セルフケア前屈型は太もも裏側、後屈型は腸腰筋のストレッチ
腰の痛みに対しては、腰より上にある胸郭、あるいは腰より下にある太ももの筋肉や股関節を軟らかくすることで、腰にかかる負担を減らしてあげることが基本的な対応になります。
前屈で腰が痛くなる場合、太ももの裏側の筋肉であるハムストリングスのストレッチがお薦めです。仰向けで太ももを抱えながら足を上げ、膝を直角に曲げます。次に、太ももを抱えたまま、できるだけ足が一直線になるように足先を起こしていきます。これ以上起こせない状態になったら10秒間キープします。これを10回程度繰り返します。

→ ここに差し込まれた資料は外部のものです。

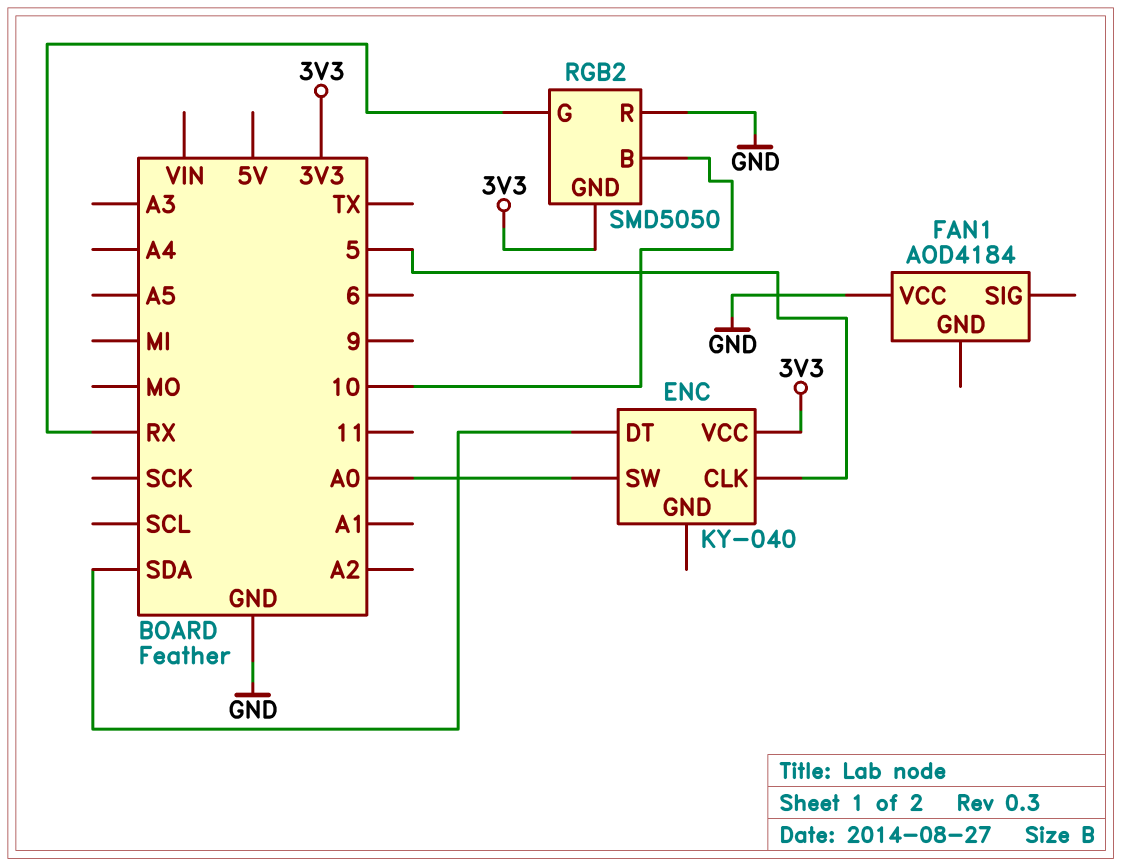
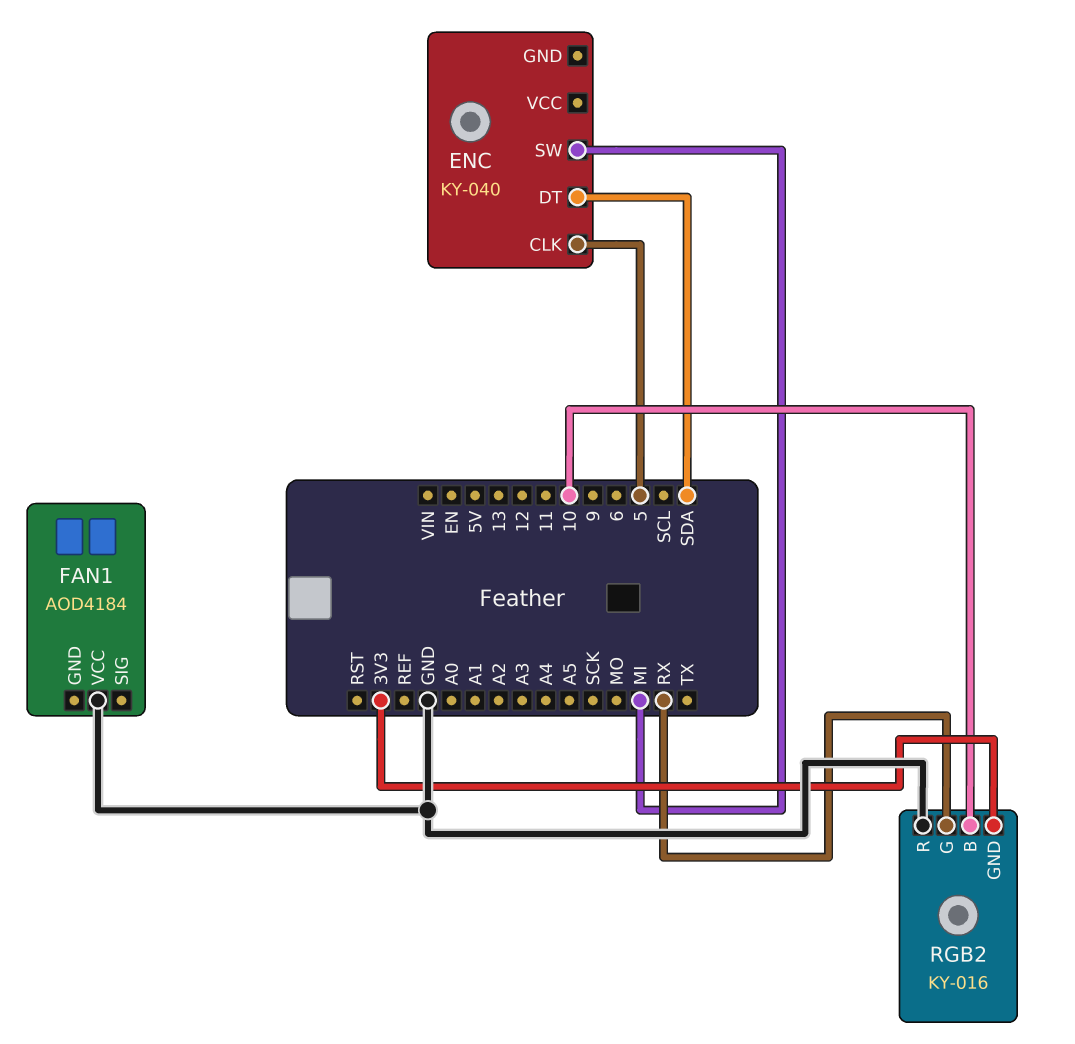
ENC pin SW: A0 -> MI
ENC pin VCC: 3V3 -> none
RGB2: SMD5050 -> KY-016

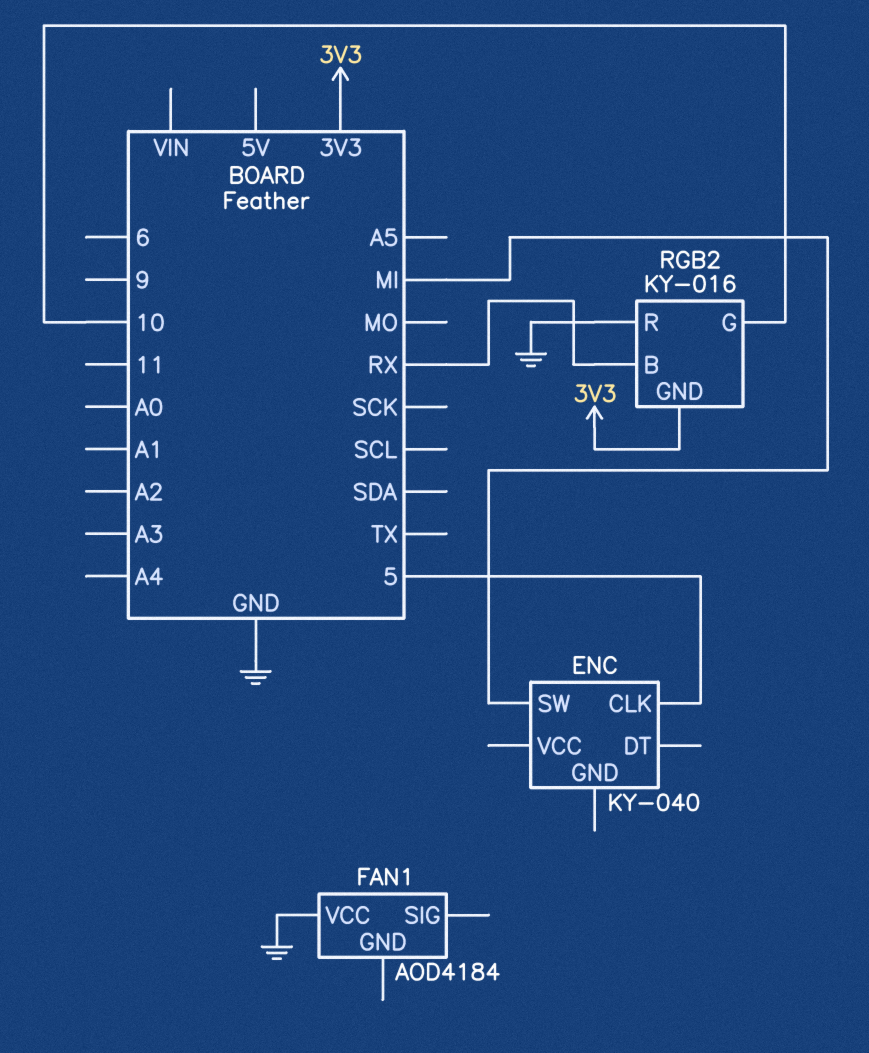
ENC pin DT: SDA -> none
RGB2 pin B: 10 -> RX
RGB2 pin G: RX -> 10

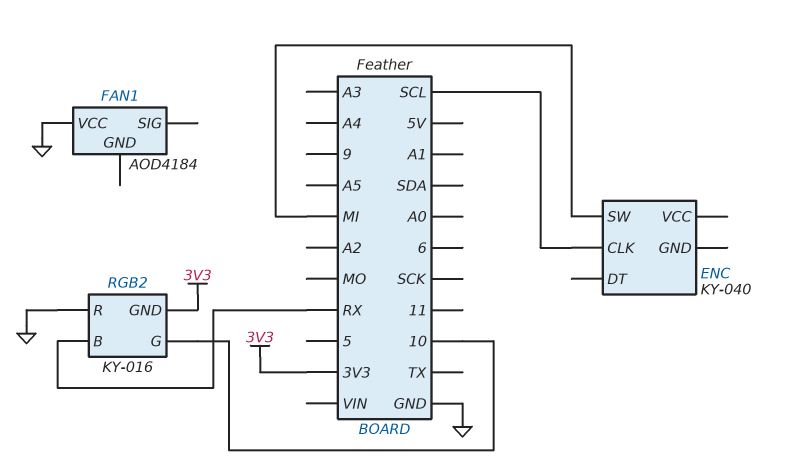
ENC pin CLK: 5 -> SCL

ストレッチの際は、誰かに足を起こしてもらうよりも、自分で足を起こしていく方が筋肉を伸ばす効果は高いです。自分で足を起こす動作をすると、太ももの前にある筋肉が縮まろうとします。これに太ももの裏側の筋肉が反応して、自分で伸びようとするからです。
- まず、仰向けになり、伸ばす方の足を直角に曲げる
- 次に、足を抱えたまま、足が一直線になるように足先を起こしていく。伸ばした状態を10秒間保持。これを10セット行う。
後屈したときに腰がより強く痛む人は、上半身と下半身をつなぐ筋肉である腸腰(ちょうよう)筋のストレッチがお薦めです。伸ばす方の足を後ろにして立て膝をし、手を前の方に着き、前になっている足を曲げていきます。後ろに立てている膝の位置をかえないように、股関節の前(腸腰筋のある位置)を伸ばします。呼吸を止めずに20~30秒間同じ姿勢を保持します。これを3回繰り返します。余裕があれば、そのまま腕を伸ばして上体をひねり、胸郭を伸ばしてあげましょう。

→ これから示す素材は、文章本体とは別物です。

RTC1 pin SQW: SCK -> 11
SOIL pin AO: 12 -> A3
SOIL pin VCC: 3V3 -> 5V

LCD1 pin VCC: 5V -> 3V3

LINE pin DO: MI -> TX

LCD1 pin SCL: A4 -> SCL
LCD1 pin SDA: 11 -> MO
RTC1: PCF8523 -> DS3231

- 伸ばす方の足を後ろにして立て膝になり、腸腰筋を伸ばす。
- 腕を伸ばして上半身をひねり、胸郭の周辺を伸ばす。
作業時のヒント負担のかかりにくい姿勢になる環境を自分で作る
前屈の姿勢は腰の背筋に負荷がかかるため、重い鍋などの物を持ち上げるときはできるだけ体の近くで持つように心がけてください。調理時は調理台やまな板の位置を高くして、上半身を起こす姿勢になるように調節するとよいでしょう。後屈で腰痛がある人の場合は逆です。前かがみになった方が楽なので、調理時には、床に低い台を置いて片足を乗せ、少し前傾した体勢で調理をすると体が楽になると思います。